• [The task]: Every record, apart from its pictures, should be repeated exactly.

(Electronics engineering source data)
*** Block opens ***
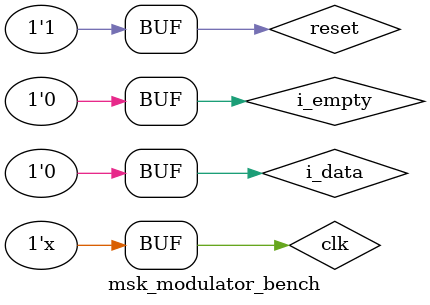
<source format=sv>
`timescale 1 ns/10 ps  // time-unit = 1 ns, precision = 10 ps


module msk_modulator_bench;
    
	
    

    logic clk=1'b1, reset, i_empty, i_data, o_ready, o_sinI, o_sinQ, o_sinI_four, o_sinQ_four;

    // duration for each bit = 20 * timescale = 20 * 1 ns  = 20ns
    localparam period = 20;  

    
	initial // initial block executes only once
		begin
			
			// values for a and b
			reset = 1'b1;
			i_empty = 1'bz;
			#period;
			reset = 1'b0 ;
			#(period*25); // wait for period 
			reset = 1'b1 ;
			//i_empty = 0;
			i_data = 1'bz;
			#(period*250);
			
			i_empty = 0;
			i_data = 0;
			#(period*25);

			i_data = 1;
			#(period*25);

			i_data = 1;
			#(period*25);

			i_data = 0;
			#(period*25);
		
			i_data = 1;
			#(period*25);

			i_data = 1;
			#(period*25);

			i_data = 1;
			#(period*25);
			reset = 1'b0 ;

			i_data = 0;
			#(period*25);
			reset = 1'b1 ;
			
			i_data = 0;
			#(period*25);
			
			i_data = 1;
			#(period*25);

			i_data = 0;
			#(period*25);
			
			i_data = 1;
			#(period*25);

			i_data = 1;
			#(period*25);
			
			
			i_data = 0;
			#(period*25);

			i_data = 1;
			#(period*25);

			i_data = 0;
			#(period*25);
			
			i_data = 0;
			#(period*25);

			i_data = 0;
			#(period*25);

			i_data = 0;
			#(period*25);
			
			i_data = 1;
			#(period*25);
			
			i_data = 0;
			#(period*25);

			i_data = 0;
			#(period*25);
			//reset = 1'b0 ;
			i_empty = 1;

			#(period*25);
			//reset = 1'b1;
			#(period*225);

			i_data = 1;
			#(period*25);
			
			
			i_data = 0;
			#(period*25);

			i_data = 1;
			#(period*25);

			i_data = 0;
			#(period*25);
			
			i_data = 0;
			#(period*25);

			i_data = 0;
			#(period*25);
			
			#(period*225);
			i_empty = 0;
			i_data = 0;
			#(period*25);

			i_data = 0;
			#(period*25);

			i_data = 1;
			#(period*25);

			i_data = 1;
			#(period*25);

			i_data = 0;
			#(period*25);
		
			i_data = 1;
			#(period*25);

			i_data = 1;
			#(period*25);

			i_data = 1;
			#(period*25);

			i_data = 0;
			#(period*25);
			
			i_data = 0;
			#(period*25);

			i_data = 0;
			#(period*25);
			
			
		end

		always begin
			#10 
			clk = !clk ;
		end	
	
		
	msk_modulator UUT (.clk(clk), .reset(reset), .i_empty(i_empty), .i_data(i_data), .o_ready(o_ready), .o_sinI(o_sinI), .o_sinQ(o_sinQ), .o_sinI_four(o_sinI_four), .o_sinQ_four(o_sinQ_four));
    
		
		
		
		
endmodule

</source>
*** Block closes ***
• [Exercise solution]:
<source format=sv>
`timescale 1 ns/10 ps  // time-unit = 1 ns, precision = 10 ps


module msk_modulator_bench;
    
	
    

    logic clk=1'b1, reset, i_empty, i_data, o_ready, o_sinI, o_sinQ, o_sinI_four, o_sinQ_four;

    // duration for each bit = 20 * timescale = 20 * 1 ns  = 20ns
    localparam period = 20;  

    
	initial // initial block executes only once
		begin
			
			// values for a and b
			reset = 1'b1;
			i_empty = 1'bz;
			#period;
			reset = 1'b0 ;
			#(period*25); // wait for period 
			reset = 1'b1 ;
			//i_empty = 0;
			i_data = 1'bz;
			#(period*250);
			
			i_empty = 0;
			i_data = 0;
			#(period*25);

			i_data = 1;
			#(period*25);

			i_data = 1;
			#(period*25);

			i_data = 0;
			#(period*25);
		
			i_data = 1;
			#(period*25);

			i_data = 1;
			#(period*25);

			i_data = 1;
			#(period*25);
			reset = 1'b0 ;

			i_data = 0;
			#(period*25);
			reset = 1'b1 ;
			
			i_data = 0;
			#(period*25);
			
			i_data = 1;
			#(period*25);

			i_data = 0;
			#(period*25);
			
			i_data = 1;
			#(period*25);

			i_data = 1;
			#(period*25);
			
			
			i_data = 0;
			#(period*25);

			i_data = 1;
			#(period*25);

			i_data = 0;
			#(period*25);
			
			i_data = 0;
			#(period*25);

			i_data = 0;
			#(period*25);

			i_data = 0;
			#(period*25);
			
			i_data = 1;
			#(period*25);
			
			i_data = 0;
			#(period*25);

			i_data = 0;
			#(period*25);
			//reset = 1'b0 ;
			i_empty = 1;

			#(period*25);
			//reset = 1'b1;
			#(period*225);

			i_data = 1;
			#(period*25);
			
			
			i_data = 0;
			#(period*25);

			i_data = 1;
			#(period*25);

			i_data = 0;
			#(period*25);
			
			i_data = 0;
			#(period*25);

			i_data = 0;
			#(period*25);
			
			#(period*225);
			i_empty = 0;
			i_data = 0;
			#(period*25);

			i_data = 0;
			#(period*25);

			i_data = 1;
			#(period*25);

			i_data = 1;
			#(period*25);

			i_data = 0;
			#(period*25);
		
			i_data = 1;
			#(period*25);

			i_data = 1;
			#(period*25);

			i_data = 1;
			#(period*25);

			i_data = 0;
			#(period*25);
			
			i_data = 0;
			#(period*25);

			i_data = 0;
			#(period*25);
			
			
		end

		always begin
			#10 
			clk = !clk ;
		end	
	
		
	msk_modulator UUT (.clk(clk), .reset(reset), .i_empty(i_empty), .i_data(i_data), .o_ready(o_ready), .o_sinI(o_sinI), .o_sinQ(o_sinQ), .o_sinI_four(o_sinI_four), .o_sinQ_four(o_sinQ_four));
    
		
		
		
		
endmodule

</source>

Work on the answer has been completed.